Making lists usable is neverending ugggggggh. I finally feel like I'm almost done and then another three things rear their head. Like oh yeah, people want to delete things from their lists, guess I gotta implement that. And oh woops, I didn't handle that on the backend, better fix that too. And oh right, when someone presses enter in a list when their cursor is in the middle of the text they probably expect the item to split the text after the cursor into the new item.

And on and on and on and...

At least they're *basically* working, even if there are some weird things or stuff doesn't render fully correctly when reordering items in a list. The functionality is basically there. Just have to finish up some fine tuning... hopefully. Then I can finally work on something else.
Phew, think lists are finally working. I'm going to assume that there's still something that's going to go wrong that I'll have to fix, but for now that bit of work is done. Can't wait to do something that isn't list related, hah.

I think... I think I'm finally at the point where I can put the last few things into my Unnamed Note App before I put out an alpha. I need to get registration working, put together the "marketing" pages to talk about what it is and isn't, and add button to send feedback. (it's just going to open your email client)

Then I need to do the most terrifying thing of all: Get a Dockerfile working so I can deploy an image to one of those cheap sites that does all the hard work of provisioning everything (including a database). Of course, that's also going to come with some debugging to make sure it works on their infrastructure, can connect to the database, etc. so this is going to take a bit.

But I can finally see the end of the road for the alpha release! I stripped out a TON of things I wanted to put into the alpha so I can just... put something out there, which I'm super proud of myself for doing. My instincts have always been to make something perfect and never release anything, so I've been working really hard to push back against those.

Here's to getting this alpha out the door!

Oh boy, I certainly missed the efficiency of making a quick change to try and get a deployment working... followed by waiting minutes for the deployment machinery to take its sweet time to actually test out that quick change.
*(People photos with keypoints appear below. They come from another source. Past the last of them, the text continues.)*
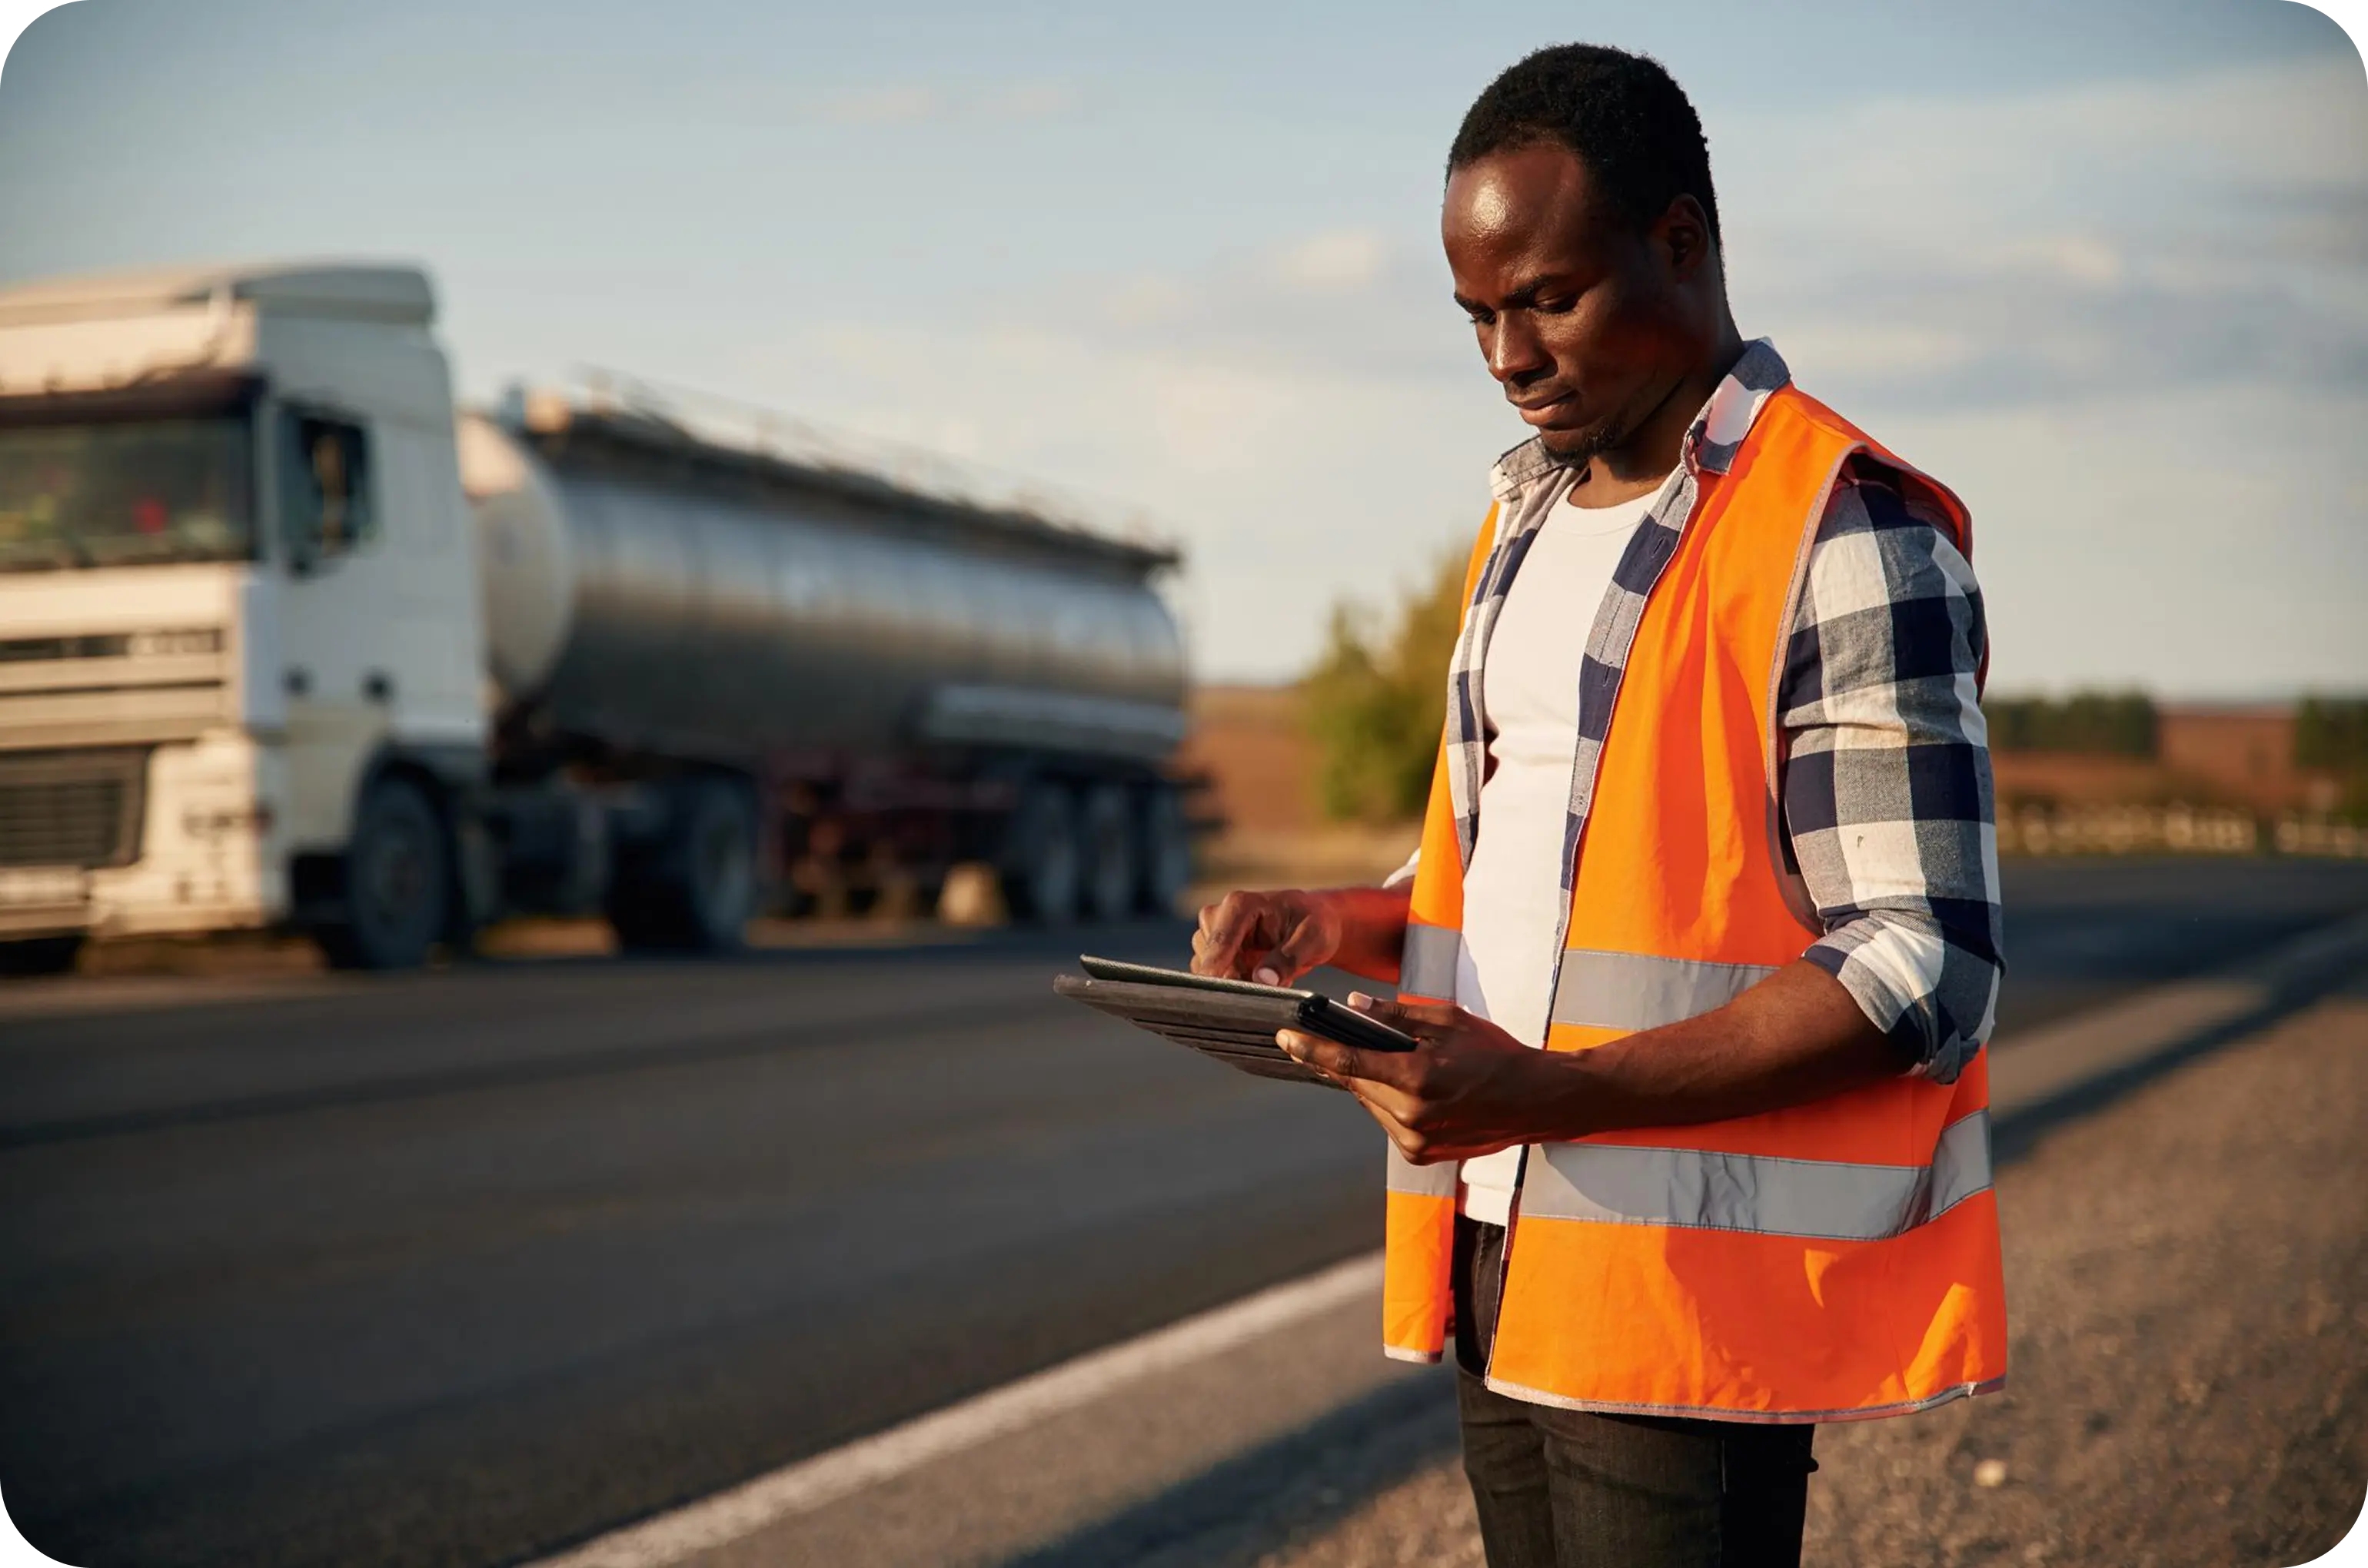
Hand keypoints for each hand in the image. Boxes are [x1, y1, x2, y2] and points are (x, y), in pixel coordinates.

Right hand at [1192, 888, 1343, 985]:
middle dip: (1233, 977)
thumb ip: (1288, 958)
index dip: (1217, 966)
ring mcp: (1215, 935)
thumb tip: (1263, 980)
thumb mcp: (1312, 937)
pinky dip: (1236, 984)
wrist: (1313, 925)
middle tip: (1265, 985)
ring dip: (1235, 981)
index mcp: (1241, 904)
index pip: (1220, 938)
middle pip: (1210, 957)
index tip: (1220, 990)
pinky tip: (1259, 979)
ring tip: (1268, 978)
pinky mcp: (1217, 952)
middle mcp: (1220, 916)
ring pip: (1209, 969)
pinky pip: (1215, 976)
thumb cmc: (1314, 922)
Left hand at [1278, 994, 1572, 1163]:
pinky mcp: (1422, 1155)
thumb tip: (1352, 1007)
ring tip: (1392, 1061)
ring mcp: (1417, 1141)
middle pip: (1356, 1085)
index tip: (1284, 1038)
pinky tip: (1409, 1086)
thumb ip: (1396, 1016)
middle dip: (1342, 1061)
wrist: (1537, 1100)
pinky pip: (1388, 1122)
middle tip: (1329, 1037)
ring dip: (1369, 1083)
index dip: (1312, 1050)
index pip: (1348, 1064)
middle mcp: (1412, 1117)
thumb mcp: (1447, 1020)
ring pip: (1370, 1105)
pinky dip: (1388, 1102)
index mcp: (1417, 1079)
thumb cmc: (1495, 1053)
It's one of my *favorite* parts of being a programmer!
The only saving grace is that hopefully I can do all this nonsense exactly one time and then everything from then on is just pressing a deploy button. I reeeeeeally hope I can get it into that state. Deployment stuff is just so annoying to deal with man. I want to be working on the next feature instead of this.
@Freezerburn yes! perfection is the enemy of good, as they say
@liamajoris It's taken me many years to try to learn that lesson. And it's still hard. Thanks for the encouragement!
@Freezerburn it's something I still have to actively remind myself of, too. Congrats on releasing your app!